The notion of flexibility includes the mill’s finished products and the raw materials it consumes. “In the flex mill, we can flex between pig iron, scrap [and] HBI (hot briquetted iron),” Bula says, adding that this gives BRS “the ability to respond when markets change.”
During American Metal Market’s 10th Steel Scrap Conference and Fourth DRI and Mini-mills Conference, held in Chicago in 2016, David Stickler, BRS CEO, noted that the company will consume roughly 2 million tons of metal scrap and scrap substitutes per year to make the 1.6 million tons of steel. The composition, Stickler said, will be a mix of 25 percent shredded scrap, 25 percent busheling, 20 percent pig iron, 10 percent bundles, 10 percent HBI, 5 percent plate and structural scrap and 5 percent other materials, including direct-reduced iron (DRI).
Securing scrap supply
To supply the mill with ferrous scrap, BRS has hired Jefferson Iron and Metal, Birmingham, Alabama, to act as its exclusive agent. “They know the scrap business,” Bula says of Jefferson Iron and Metal. “That is what they do best.”
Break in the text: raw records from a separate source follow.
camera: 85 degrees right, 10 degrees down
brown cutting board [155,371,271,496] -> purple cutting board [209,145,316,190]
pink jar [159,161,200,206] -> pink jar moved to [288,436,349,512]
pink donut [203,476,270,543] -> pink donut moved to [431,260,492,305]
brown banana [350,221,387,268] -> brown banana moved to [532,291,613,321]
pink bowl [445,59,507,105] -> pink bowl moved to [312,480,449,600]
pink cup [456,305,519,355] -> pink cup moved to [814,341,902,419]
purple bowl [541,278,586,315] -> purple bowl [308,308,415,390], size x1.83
Rather than establish a scrap metal collection division to supply the mill, as many other steel companies have done, Bula says BRS will focus on making steel and defer to Jefferson Iron and Metal on scrap supply issues.
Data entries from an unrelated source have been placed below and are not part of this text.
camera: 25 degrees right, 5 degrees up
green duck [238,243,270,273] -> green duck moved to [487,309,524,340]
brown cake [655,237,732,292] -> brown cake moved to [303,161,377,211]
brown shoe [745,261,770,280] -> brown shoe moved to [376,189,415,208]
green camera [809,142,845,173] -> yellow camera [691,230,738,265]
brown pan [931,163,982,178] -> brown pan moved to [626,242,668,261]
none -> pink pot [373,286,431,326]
“We make steel, and that is what we want to do,” he says. “We want to stick to what we do best.”
As to the quality of the scrap procured, Bula again defers to Jefferson’s expertise. “They are in charge of getting the quality set for the grade we want to make.”
Carving out a niche
With BRS beginning operations at the end of 2016 while the world economy still is on shaky ground, the global steel industry might be apprehensive about new capacity coming online. However, Bula says, BRS is primed for great things. The Trump administration’s call for significant investment in U.S. infrastructure could help the company right out of the gate if realized.
However, with China producing massive amounts of steel, some pessimists may question how new steel capacity in the United States can compete. While Bula says he recognizes the challenge, he adds that he believes BRS’ flexible approach to steelmaking will help it to respond to market conditions.
Regarding the vast amount of steel being produced in China and shipped into the U.S., Bula says that while BRS supports free trade, “Trade laws on the books must be enforced.”
He adds, “We just have to figure out a way to compete. It may not be easy, but the United States needs a strong steel industry. We have to be globally competitive.
“We are innovating with the steel industry and doing it in the United States,” Bula continues. “We are looking at products that are undersupplied, not just today, but 10, 15, 20 years down the road. The world steel industry we can be competitive with, we just have to keep manufacturing here.”
He says BRS’ success also will be based on attracting the right kind of talent.
“We are trying to make the industry compelling for young people,” Bula says of BRS. “We need to attract young people to the industry.
“Steel mills today have gotten rusty on the outside, but inside they are amazing,” he continues. “The technology and equipment to run them is more important than brawn anymore.”